A first step is to avoid “private sales” and backyard markets with low or limited attention from authorities, and instead opt for vetted art fairs where every piece of art entered undergoes extensive screening by experts. Another way of securing your purchase is to buy from secondary market dealers who employ a team of researchers carefully checking the background and publication records and guaranteeing the authenticity at their own risk as a legal entity, a guarantee which most auction houses sidestep in their fine print. When buying from an auction house, it is prudent to request a condition report, a chemical analysis (if available) and to ask for any sort of documentation or paperwork accompanying the piece (usually provided upon sale), along with the return policy and conditions should the piece turn out to be fake. Any provenance provided by dealers or auction houses should be supported by thorough documentation (“found in grandma’s attic” does not suffice), including paperwork and, ideally, a respected publication – exhibition catalogs, published sales records, and verified photographs of the estate are commendable. It is important to note that the existence or lack of documentation is very common and does not mean the art is necessarily fake; however, lack of authenticity, publication and previous ownership records have a significant impact on the resale value and usually lead to unpleasant surprises upon reentering the piece into the market.

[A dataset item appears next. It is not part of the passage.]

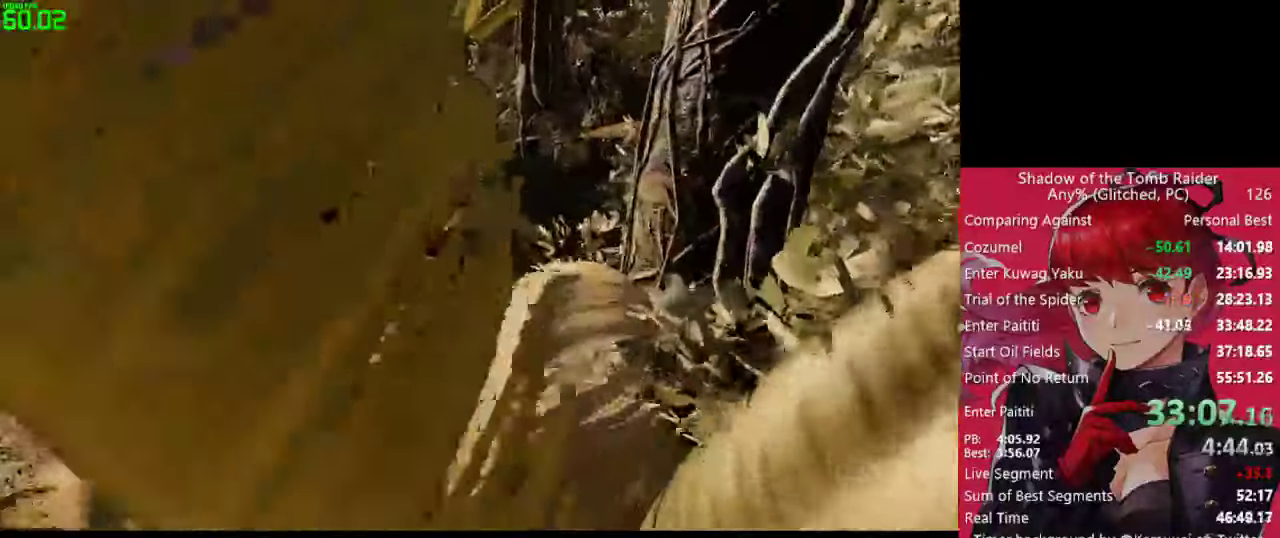
{"keys": ["w"], "mouse": [], "mouse_move": "down-right", "events": []}
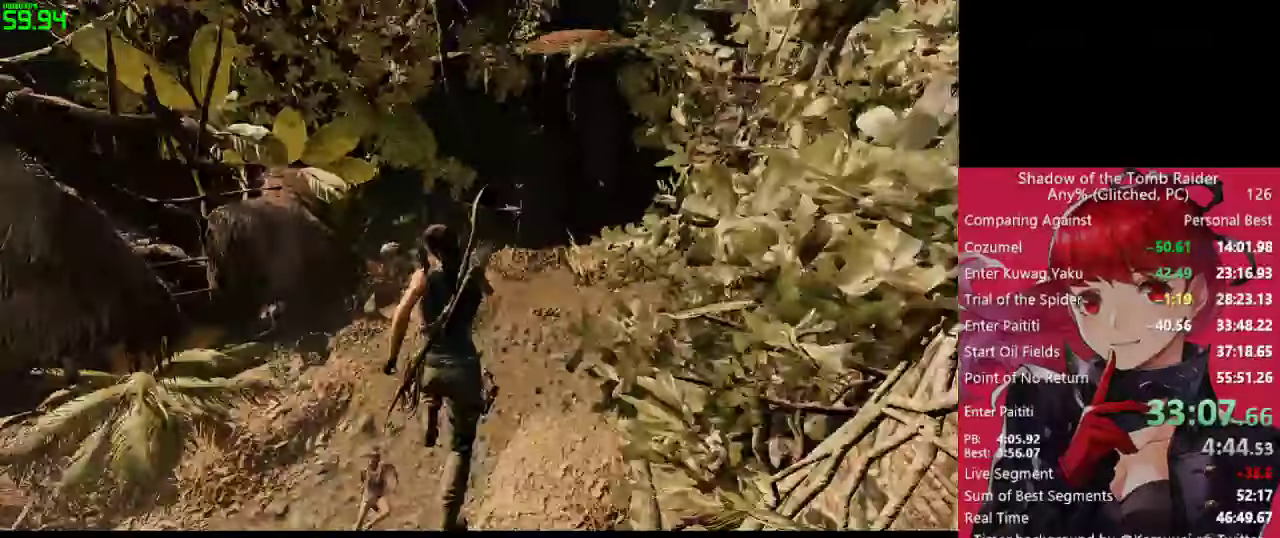
{"keys": [], "mouse": [], "mouse_move": "still", "events": [[200, "d", "down"], [400, "d", "up"], [433, "w", "up"]]}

Additionally, it is always wise to conduct a search online, cross-checking all provided information against available databases (i.e. ArtNet.com, ArtPrice.com, ArtLoss.com) to see if the artwork has previously been offered at a public auction and been brought in or withdrawn, as this could signify potential issues. Researching these databases for similar artworks and comparing pricing is a helpful tool, since suspiciously low prices are often designed to attract undiscriminating novice buyers.